- **TEXTO PROPORCIONADO**:
A finales del siglo VIII otros pueblos germánicos que habían
poblado Escandinavia impusieron el terror en las costas europeas:
eran los vikingos. Ataques y conquistas que llegaron hasta la Galicia
española dejaron su huella en el inglés. El grupo consonántico sk,
desconocido para los ingleses, irrumpió en su idioma con gran
fortuna en palabras como sky (cielo) o skin (piel).
También introdujeron el Thursday (jueves) o día de Thor, el
dios nórdico del trueno. Así dejaron constancia histórica de una
época de feroces ataques por mar, que a falta de testimonio escrito,
quedó inmortalizada en el habla de los pueblos saqueados.
Otro
rasgo destacado del inglés es la presencia de palabras de raíz
latina junto a las anglosajonas, hasta el grado de duplicar ciertos
conceptos como en los binomios freedom/liberty (libertad),
help/aid (ayuda) y wish/desire (desear) que significan
lo mismo. La presencia latina en el vocabulario inglés llegó por
varias vías. A partir de la conquista de Inglaterra por los
normandos de Guillermo el Conquistador, el inglés tomó gran
cantidad de palabras del normando y luego directamente del francés
de la región de París. Los normandos eran un pueblo vikingo que dio
su nombre a la Normandía francesa, a la que impuso sus costumbres
pero de la que adoptó su lengua. A raíz de su conquista de
Inglaterra el francés se convirtió en la lengua de la corte, la
administración y la justicia, además de la lengua de la nobleza,
durante 300 años. El pueblo por su parte siguió hablando el inglés
de la época. Así, tenemos que los préstamos del francés estaban
relacionados con el ámbito de la cultura, la vida en la corte y la
política: parliament (parlamento), government
(gobierno), council (consejo, junta), justice
(justicia), country (país), people (pueblo, gente).
Mientras que las principales palabras de la vida cotidiana seguían
teniendo raíz inglesa: love (amor), sleep (dormir),
eat (comer), buy (comprar), foot (pie). Aunque
algunos de los préstamos del francés también eran menos formales:
table (mesa), chair (silla), fruit (fruta),
travel (viaje).

- **OBJETIVO**: Según el texto sobre el vocabulario inglés, ¿durante cuántos años fue el francés la lengua de la corte, la administración y la justicia en Inglaterra? Responde en una frase, por favor.

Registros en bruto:
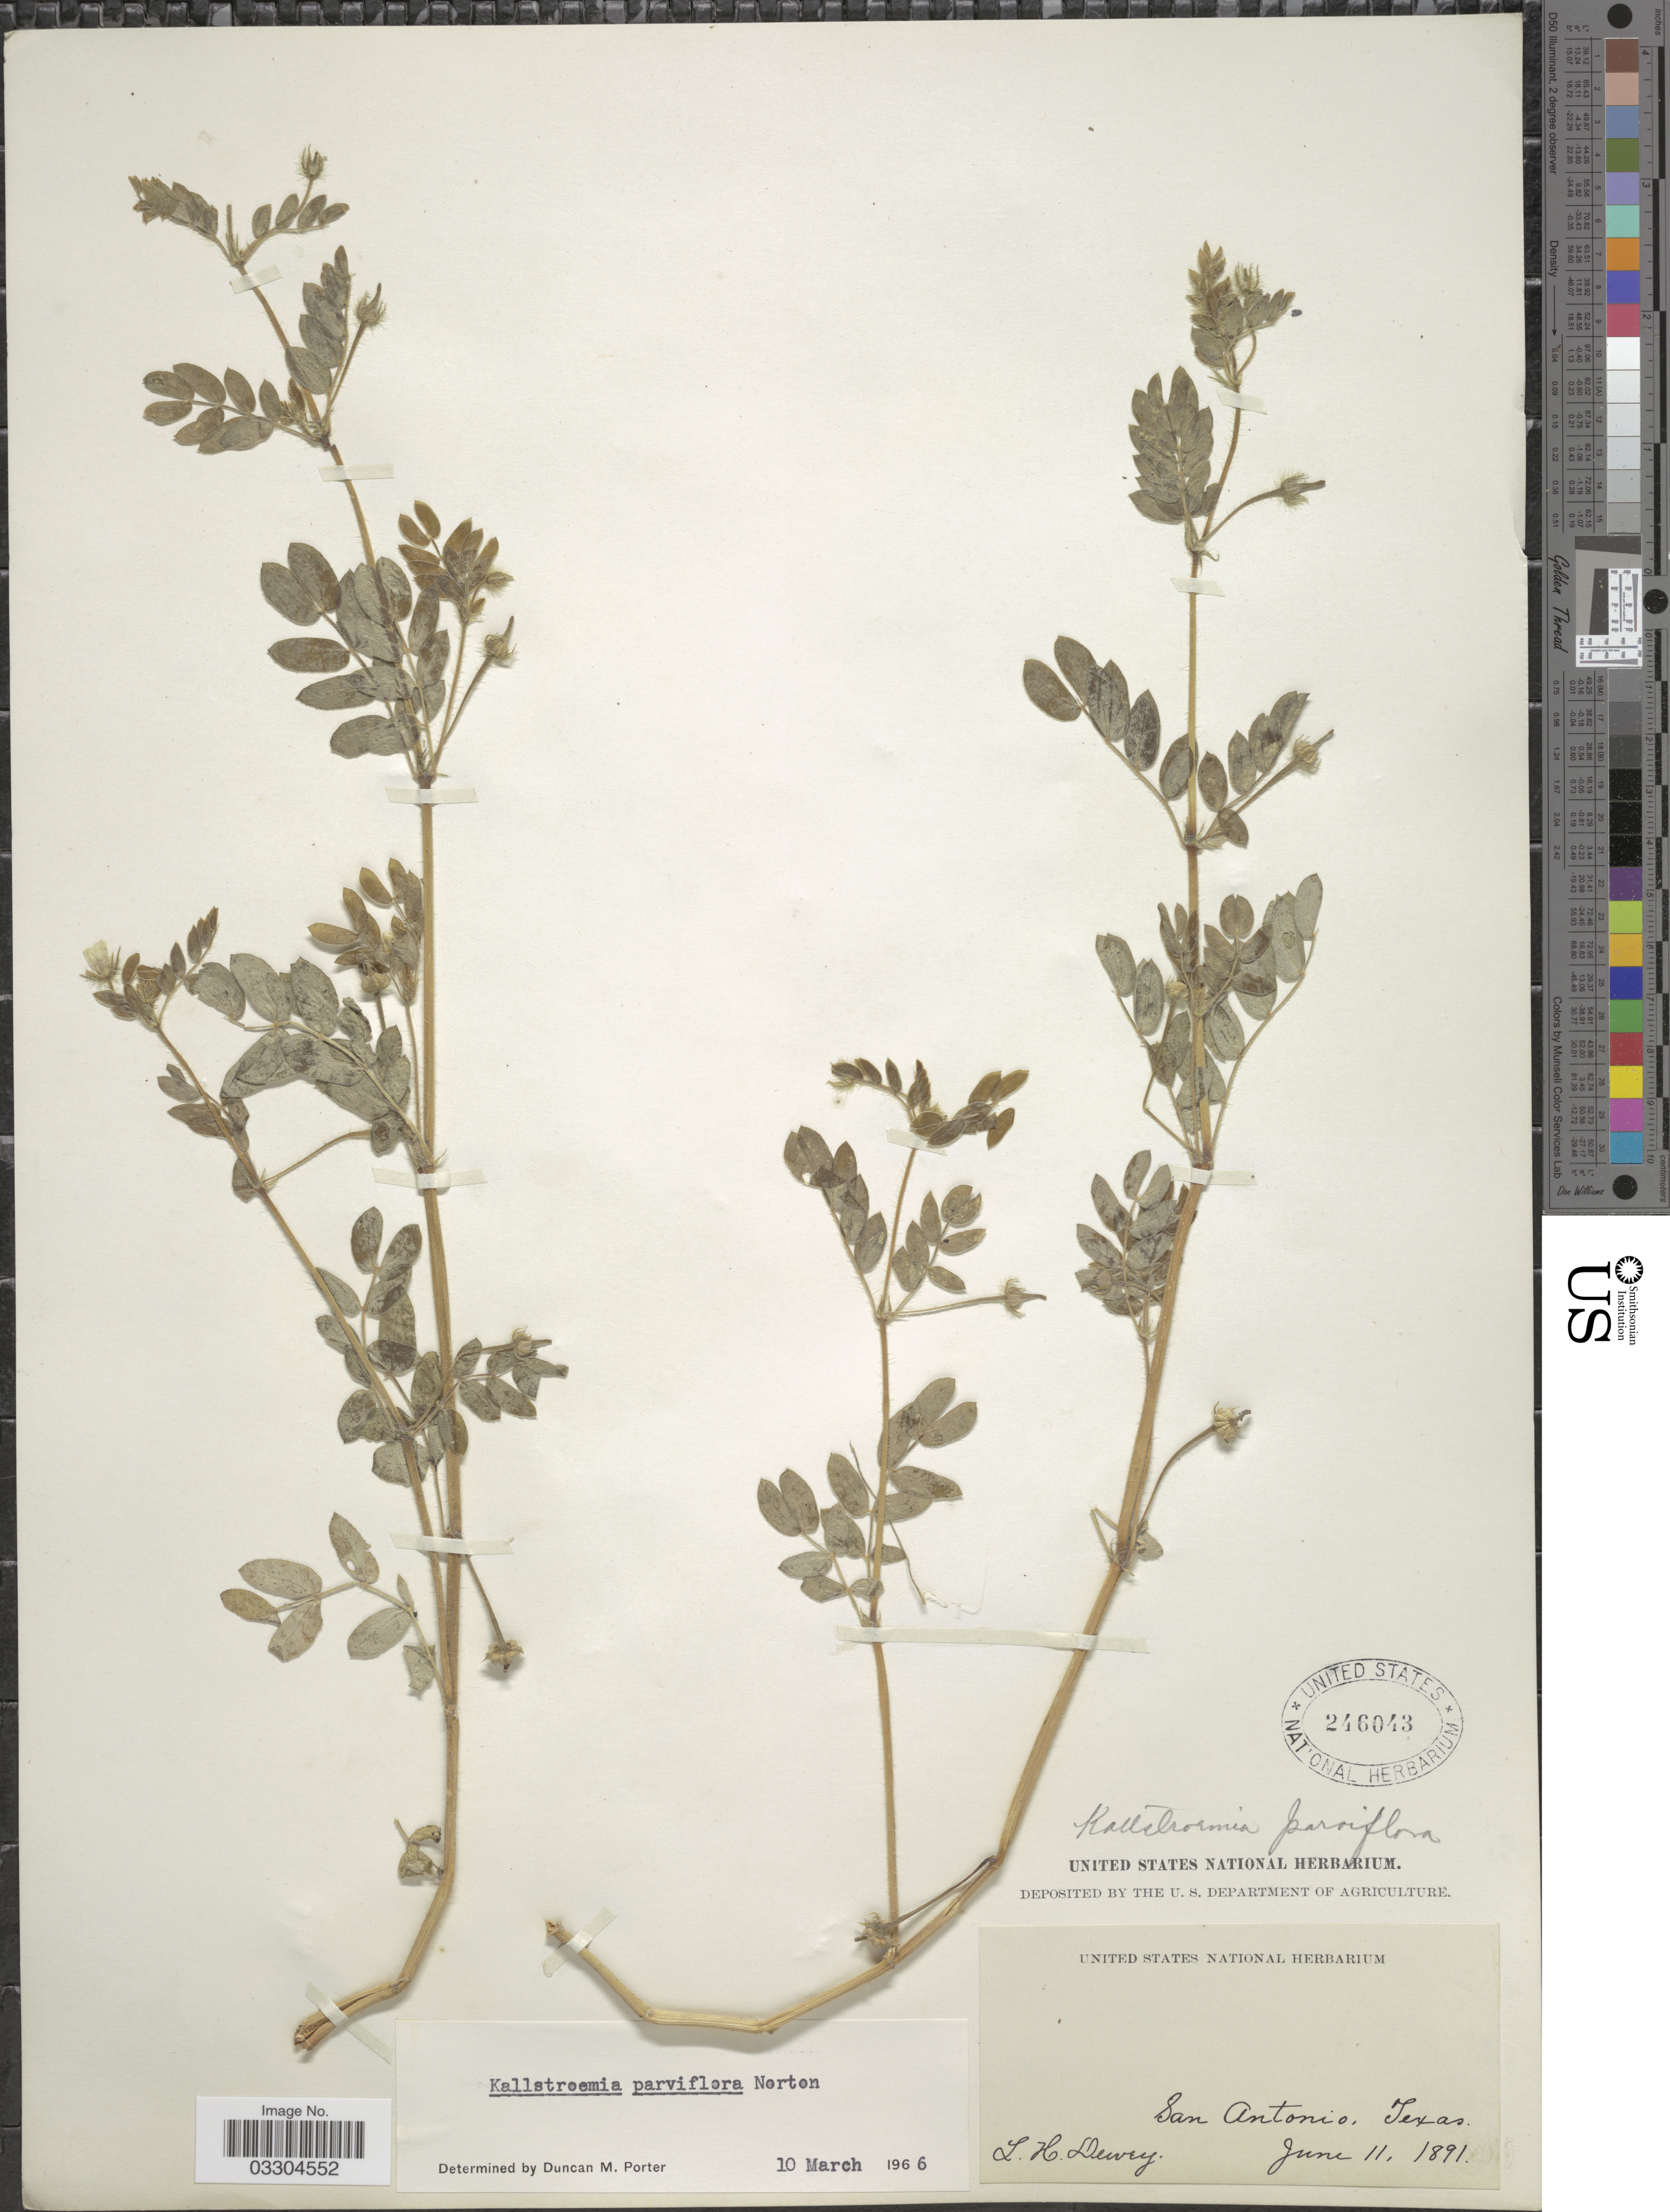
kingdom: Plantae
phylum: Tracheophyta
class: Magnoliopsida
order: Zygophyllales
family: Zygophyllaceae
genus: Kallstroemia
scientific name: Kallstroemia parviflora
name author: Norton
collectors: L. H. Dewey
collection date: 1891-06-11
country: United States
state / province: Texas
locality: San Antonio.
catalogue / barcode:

- **RESPUESTA FINAL**: El francés fue la lengua de la corte, la administración y la justicia durante 300 años.